Tetra Pak is a wonderful invention. The aseptic packaging can keep milk fresh for months without refrigeration. There are hundreds of products that are given extended shelf life with it. Perhaps it is better for certain foods than canning, like the tomatoes in Bonnie's post, because it isn't lined with epoxies made with BPA.
And goodness knows, they put on a show of being green. In Europe, they are now using FSC certified wood in them. They use renewable energy to recycle them in Scandinavia (where they ship them all, after doing life cycle analysis showing that the carbon footprint of that shipping is low). They have websites in every country in the world touting how green it is. TreeHugger goes so far to ask Would You Drink Bottled Water If It Came in a Recyclable Paper Container? from a bottled water company that says "save the planet, one bottle at at time" as if drinking water packaged in it is actually a good thing. Triple pundit calls it "Packaged Sustainability."
But what do we mean by green anymore?
First of all, what do we mean by recylable? As Warren noted in Enough, Already. 'Recyclable' is Not Recycling,
Some things just annoy me to the point of distraction. A case in point being companies selling products by proclaiming their materials are easily recyclable. Especially when their own product does not include any of these very same materials.
To my mind this is hypocrisy. It is "do as I say, not do as I do." Recycling is a complete loop. A joined circle. You are only recycling when you are buying recycled.
When they do recycle Tetra Paks (which is rare, on their own website they admit that worldwide, only 18% of them are), what do they turn it into? In North America: toilet paper.
If you can get it recycled. Only 20% of America has access to recycling facilities for Tetra Pak, the rest goes into landfill.
And what is Tetra Pak recycling?
You can watch this German video, or more at the UK website.
There is no question, they are doing a lot of work here to get that paper separated from that foil and polyethylene. I like TreeHugger emeritus Ruben Anderson's description, discussing Tetra Pak wine:
First, even if you can get the drunkards off their lazy asses to join the mere quarter of the North American population that recycles, few places recycle Tetra Paks. Second, the places that say they recycle Tetra Paks are liars. What does "re" mean? It means again. Can a Tetra Pak be made into another Tetra Pak? No. Tetra Paks are seven incomprehensibly thin layers of paper, plastic and aluminum. The poor suckers who try to recycle them use giant blenders to mush the paper pulp off the plastic and metal, then they need to separate the plastic from the metal. What idiot thought this would be a better idea than washing a bottle and refilling it?

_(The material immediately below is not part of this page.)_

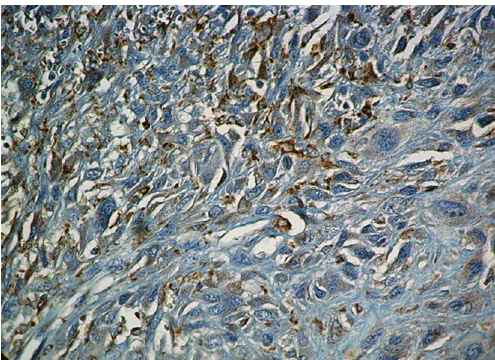
Figure 3: Many cancer cells are moderately to strongly positive to CD68 (DAB/Hematoxylin, ×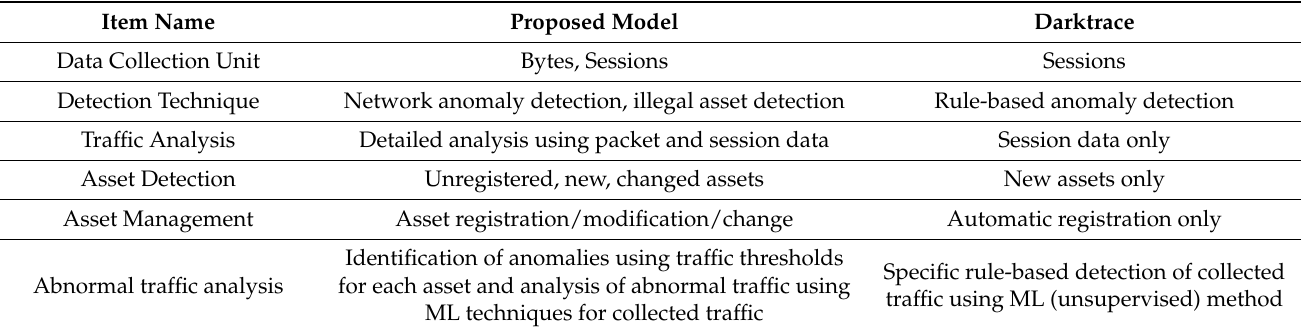
Table 4. Detection model comparison.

And who pays for this? Who goes to the trouble of separating the tetra pak and dealing with it? You do. As Philip Fleischer wrote many years ago:
By supporting recycling programs, governments are subsidizing companies like Tetra-Pak, whom they relieve of part of the cost of packaging disposal. This hidden subsidy penalizes bottlers who offer a refund and refill their bottles. Although selling products in refillable bottles uses energy and material more efficiently, it is made to appear more expensive because all the costs are visible. Refillables do not get hidden subsidies through blue box programs or tax supports for landfill.
Or as we say, Recycling is Bullshit.
Green is reusable. Green is refillable. Green is not disposable and downcylable, for the lucky 20% of Americans who have access to it, and landfill for the 80% who don't. Tetra Pak is the most elaborate greenwashing scheme ever, and they are doing a very good job of it.